=== Texte fourni ===

De la même manière, le renforcement du pouvoir de contrôle et de sanction de l’Arcep va indéniablement dans le bon sens.
À l’heure où nous examinons cette proposition de loi, ces dispositions sont mises en œuvre, mais il faudra bien évidemment un certain temps pour les évaluer correctement et pour que l’on puisse mesurer si la prise de conscience de la filière et les mesures engagées permettent de mettre fin aux dysfonctionnements dénoncés.
On pourrait nous opposer que les dispositions que nous examinons aujourd’hui risquent de ralentir le déploiement de la fibre en raison d’effets de bord préjudiciables. Les opérateurs d’infrastructure, s’ils souscrivent à l’ambition du texte, ont en effet manifesté leur crainte que certains mécanismes prévus dans cette proposition de loi ne finissent par complexifier leur tâche.
Mais nous savons bien, et cela vaut aussi pour les opérateurs, que là où il y a une volonté, il y a un chemin.
En définitive, le constat effectué dans la proposition de loi de juillet 2022 était le bon : il était clairement nécessaire. Celle-ci a d’ores et déjà produit des effets, manifestement dans le bon sens, puisque le Gouvernement a obtenu un certain nombre d’engagements et de concessions de la part des opérateurs.
Il nous appartient donc de donner des signes de notre volonté d’agir. À cet égard, et même si certains peuvent juger raisonnable de laisser du temps à la filière pour poursuivre la résolution des dysfonctionnements constatés en juillet 2022, ce texte est un bel accélérateur pour faire et bien faire.
C’est pourquoi le groupe RDPI votera cette proposition de loi. (Applaudissements sur les travées du groupe RDPI, ainsi qu’au banc des commissions.)
M. le président. La parole est à M. Jean-Michel Houllegatte. (Applaudissements sur les travées du groupe SER.)
M. Jean-Michel Houllegatte. Monsieur le président, monsieur le ministre, mes chers collègues, le numérique, qu’on appelait il y a encore une décennie les nouvelles technologies de l’information et de la communication, connaît un essor considérable et conditionne désormais notre développement économique et notre vie sociale. Le numérique prend appui sur le triptyque que constituent les infrastructures, les services et les usages.

===

▶ _Consigne_
Expliquez, en une à trois phrases, pourquoi la proposition de loi de juillet 2022 a déjà produit des effets dans le bon sens selon le texte fourni. La liste qui suit n'a aucun rôle dans cette consigne.

=== Liste présentée ===

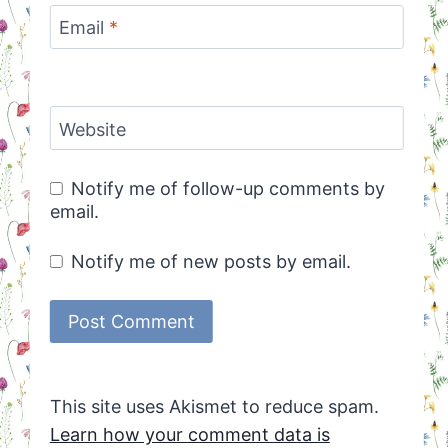
Email
*
Website
Notify me of follow-up comments by
email.
Notify me of new posts by email.
This site uses Akismet to reduce spam.
Learn how your comment data is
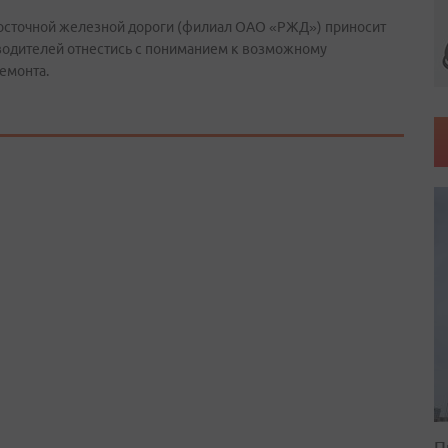
осточной железной дороги (филиал ОАО «РЖД») приносит
 водителей отнестись с пониманием к возможному
емонта.
П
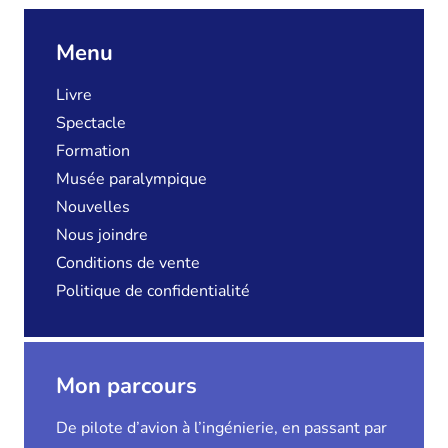
Menu
Livre
Spectacle
Formation
Musée paralympique
Nouvelles
Nous joindre
Conditions de vente
Politique de confidentialité
Mon parcours
De pilote d’avion à l’ingénierie, en passant par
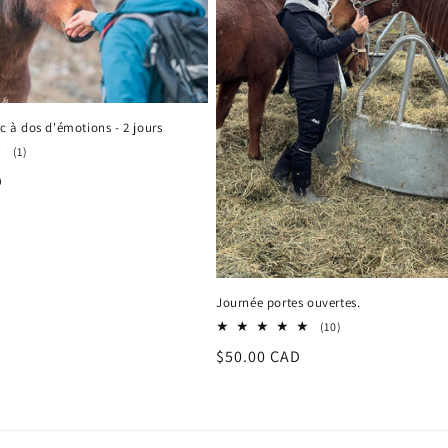
ac à dos d'émotions - 2 jours
1
(1)
total
D
des
critiques
Journée portes ouvertes.
10
(10)
total
Prix
$50.00 CAD
des
critiques
habituel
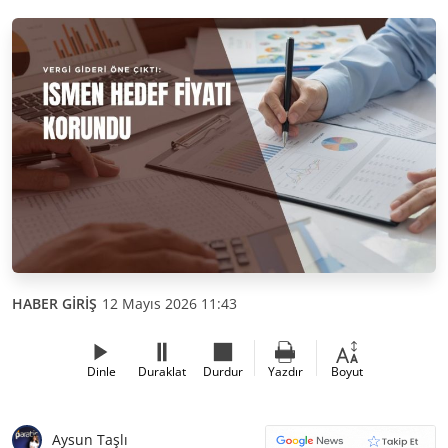
HABER GİRİŞ
12 Mayıs 2026 11:43
Dinle
Duraklat
Durdur
Yazdır
Boyut
Aysun Taşlı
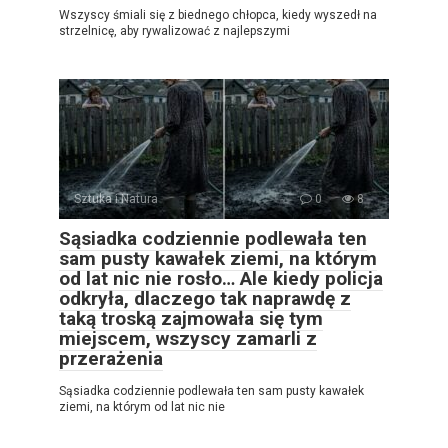
Wszyscy śmiali się z biednego chłopca, kiedy wyszedł na
strzelnicę, aby rywalizować z najlepszymi
Sztuka i Natura
0
8
Sąsiadka codziennie podlewała ten
sam pusty kawałek ziemi, na którym
od lat nic nie rosło… Ale kiedy policja
odkryła, dlaczego tak naprawdę z
taką troską zajmowała się tym
miejscem, wszyscy zamarli z
przerażenia
Sąsiadka codziennie podlewała ten sam pusty kawałek
ziemi, na którym od lat nic nie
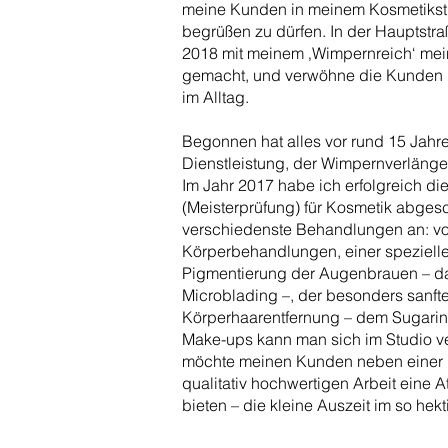
meine Kunden in meinem Kosmetikstu
begrüßen zu dürfen. In der Hauptstra
2018 mit meinem ‚Wimpernreich‘ me
gemacht, und verwöhne die Kunden m
im Alltag.
Begonnen hat alles vor rund 15 Jahre
Dienstleistung, der Wimpernverläng
Im Jahr 2017 habe ich erfolgreich d
(Meisterprüfung) für Kosmetik abges
verschiedenste Behandlungen an: vo
Körperbehandlungen, einer spezielle
Pigmentierung der Augenbrauen – d
Microblading –, der besonders sanfte
Körperhaarentfernung – dem Sugaring
Make-ups kann man sich im Studio v
möchte meinen Kunden neben einer h
qualitativ hochwertigen Arbeit eine
bieten – die kleine Auszeit im so hek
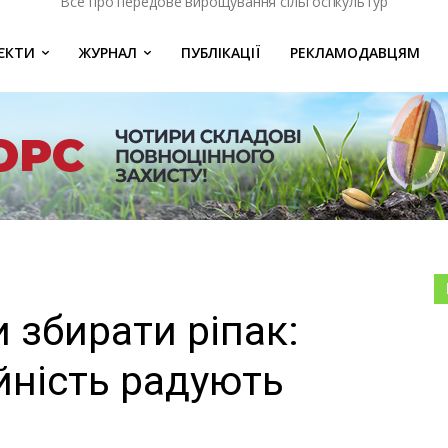
Все про передове вирощування сільгоспкультур
ЄКТИ
ЖУРНАЛ
ПУБЛІКАЦІЇ
РЕКЛАМОДАВЦЯМ
и збирати ріпак:
йність радують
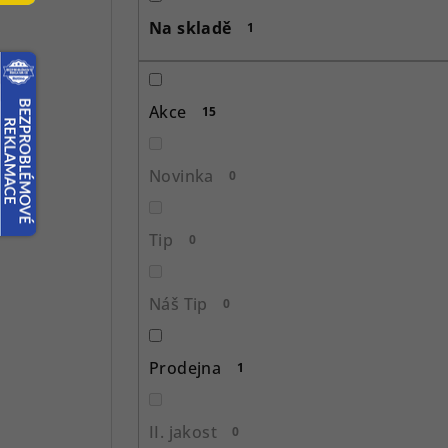
s
Na skladě
1
t
r
Akce
15
a
n
Novinka
0
n
í
Tip
0
p
Náš Tip
0
a
n
Prodejna
1
e
l
II. jakost
0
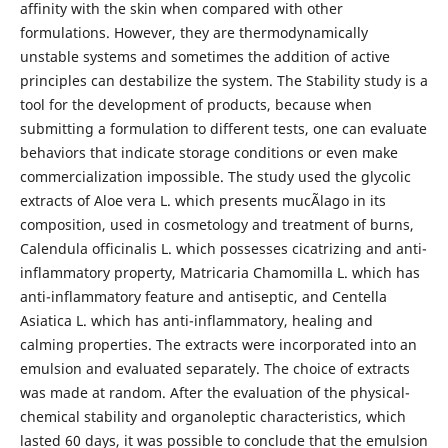
affinity with the skin when compared with other
formulations. However, they are thermodynamically
unstable systems and sometimes the addition of active
principles can destabilize the system. The Stability study is a
tool for the development of products, because when
submitting a formulation to different tests, one can evaluate
behaviors that indicate storage conditions or even make
commercialization impossible. The study used the glycolic
extracts of Aloe vera L. which presents mucÃ­lago in its
composition, used in cosmetology and treatment of burns,
Calendula officinalis L. which possesses cicatrizing and anti-
inflammatory property, Matricaria Chamomilla L. which has
anti-inflammatory feature and antiseptic, and Centella
Asiatica L. which has anti-inflammatory, healing and
calming properties. The extracts were incorporated into an
emulsion and evaluated separately. The choice of extracts
was made at random. After the evaluation of the physical-
chemical stability and organoleptic characteristics, which
lasted 60 days, it was possible to conclude that the emulsion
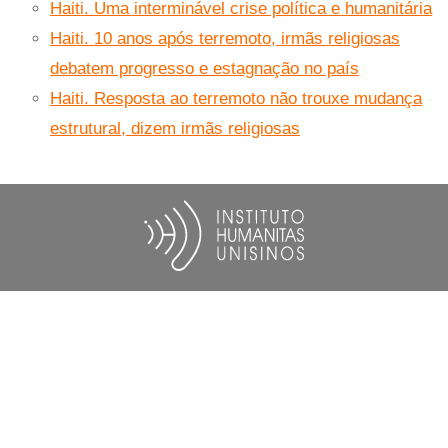
Haiti. Uma interminável crise política e humanitária
Haiti. 10 anos após terremoto, irmãs religiosas
debatem progresso e estagnação no país
Haiti. Resposta ao terremoto não trouxe mudança
estrutural, dizem irmãs religiosas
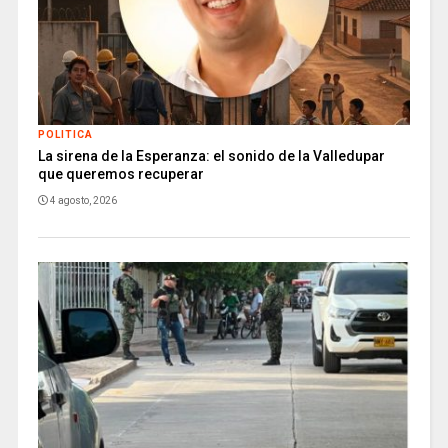
POLITICA
La sirena de la Esperanza: el sonido de la Valledupar
que queremos recuperar
4 agosto, 2026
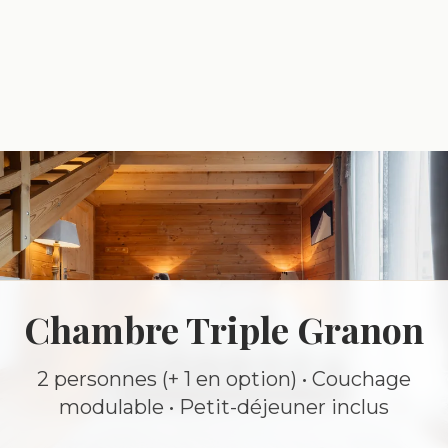
Chambre Triple Granon
2 personnes (+ 1 en option) • Couchage
modulable • Petit-déjeuner inclus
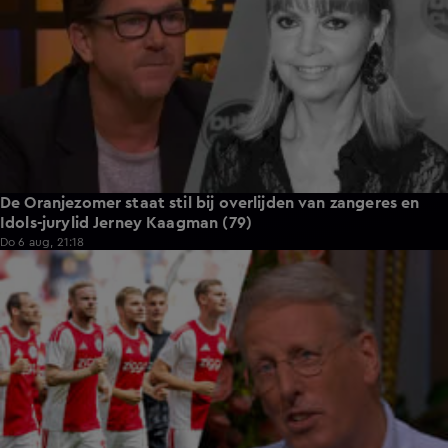
De Oranjezomer staat stil bij overlijden van zangeres en
Idols-jurylid Jerney Kaagman (79)
Do 6 aug, 21:18
1:11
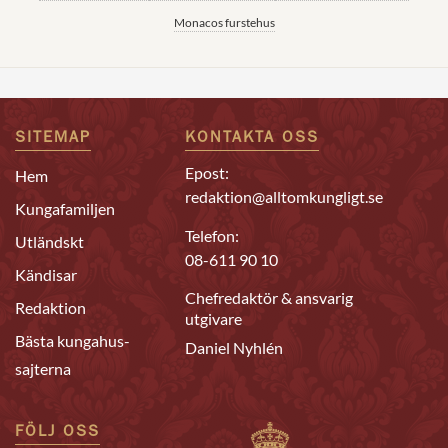
Monacos furstehus
SITEMAP
KONTAKTA OSS
Epost:
Hem
redaktion@alltomkungligt.se
Kungafamiljen
Telefon:
Utländskt
08-611 90 10
Kändisar
Chefredaktör & ansvarig
Redaktion
utgivare
Bästa kungahus-
Daniel Nyhlén
sajterna
FÖLJ OSS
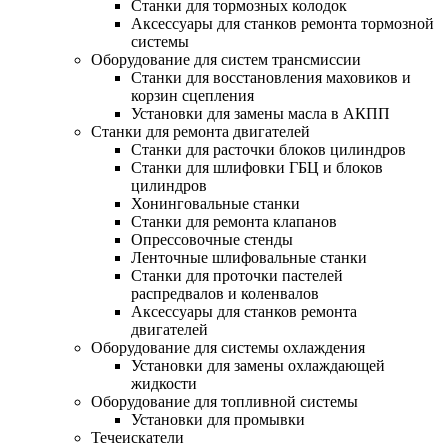
Станки для тормозных колодок
Аксессуары для станков ремонта тормозной
системы
Оборудование для систем трансмиссии
Станки для восстановления маховиков и
корзин сцепления
Установки для замены масла в АКПП
Станки для ремонта двигателей
Станки для расточки блоков цилиндров
Станки для шлифовки ГБЦ и блоков
цилиндров
Хонинговальные станки
Станки для ремонта клапанов
Опрессовочные стенды
Ленточные шлифовальные станки
Станки для проточки пастелей
распредвалов и коленвалов
Аксессуары для станков ремонта
двигателей
Оборудование для системы охлаждения
Установки для замены охлаждающей
жидкости
Оборудование для топливной системы
Установки для промывки
Течеискатели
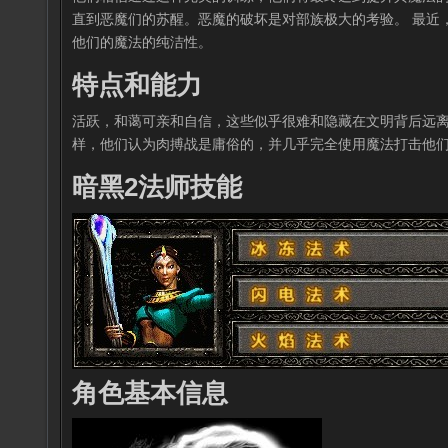
直到恶魔们的苏醒。恶魔的破坏是对部族极大的考验。 最近
他们的魔法的纯洁性。
特点和能力
活跃，和蔼可亲和自信，这些似乎很难和隐藏在文明背后远离
样，他们认为肉搏战是庸俗的，并几乎完全使用魔法打击他
暗黑2法师技能
角色基本信息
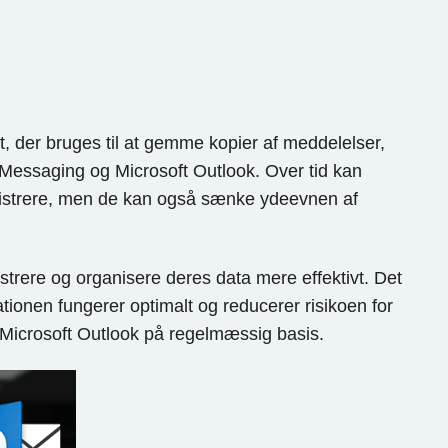
t, der bruges til at gemme kopier af meddelelser,
Messaging og Microsoft Outlook. Over tid kan
inistrere, men de kan også sænke ydeevnen af ​​
strere og organisere deres data mere effektivt. Det
ationen fungerer optimalt og reducerer risikoen for
er Microsoft Outlook på regelmæssig basis.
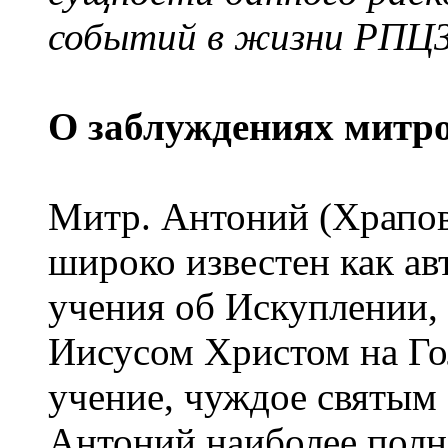
событий в жизни РПЦЗ
О заблуждениях митр
Митр. Антоний (Храпов
широко известен как ав
учения об Искуплении,
Иисусом Христом на Го
учение, чуждое святым
Антоний наиболее полн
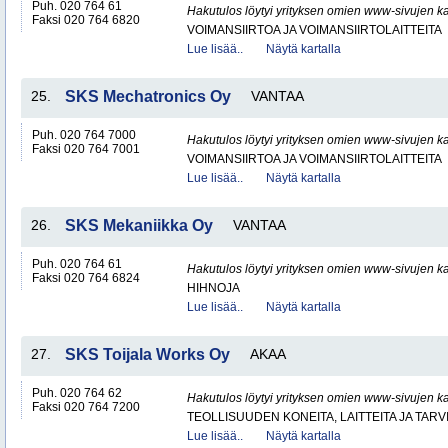
Puh. 020 764 61
Hakutulos löytyi yrityksen omien www-sivujen ka
Faksi 020 764 6820
VOIMANSIIRTOA JA VOIMANSIIRTOLAITTEITA
Lue lisää..
Näytä kartalla
25.
SKS Mechatronics Oy
VANTAA
Puh. 020 764 7000
Hakutulos löytyi yrityksen omien www-sivujen ka
Faksi 020 764 7001
VOIMANSIIRTOA JA VOIMANSIIRTOLAITTEITA
Lue lisää..
Näytä kartalla
26.
SKS Mekaniikka Oy
VANTAA
Puh. 020 764 61
Hakutulos löytyi yrityksen omien www-sivujen ka
Faksi 020 764 6824
HIHNOJA
Lue lisää..
Näytä kartalla
27.
SKS Toijala Works Oy
AKAA
Puh. 020 764 62
Hakutulos löytyi yrityksen omien www-sivujen ka
Faksi 020 764 7200
TEOLLISUUDEN KONEITA, LAITTEITA JA TARV
Lue lisää..
Näytä kartalla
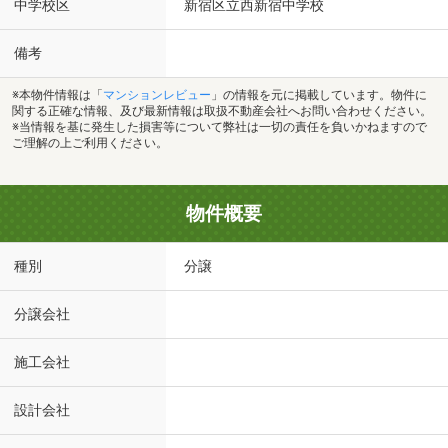
中学校区
新宿区立西新宿中学校
備考
※本物件情報は「
マンションレビュー
」の情報を元に掲載しています。物件に
関する正確な情報、及び最新情報は取扱不動産会社へお問い合わせください。
※当情報を基に発生した損害等について弊社は一切の責任を負いかねますので
ご理解の上ご利用ください。
物件概要
種別
分譲
分譲会社
施工会社
設計会社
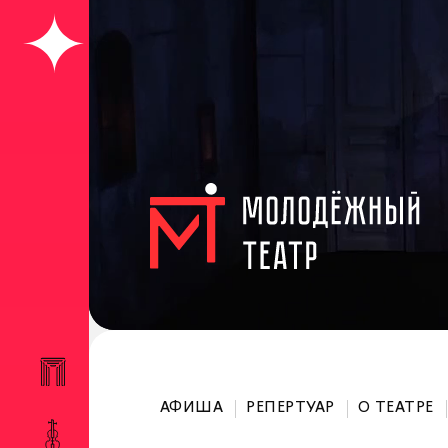
АФИША
РЕПЕРТУАР
О ТЕАТРЕ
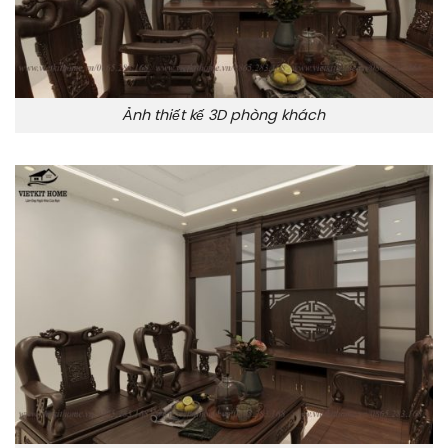
Ảnh thiết kế 3D phòng khách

===

▶ _Résultat de l'exercice_
La proposition de loi de juillet 2022 a déjà produit des effets dans le bon sens parce que le Gouvernement a obtenu un certain nombre d'engagements et de concessions de la part des opérateurs.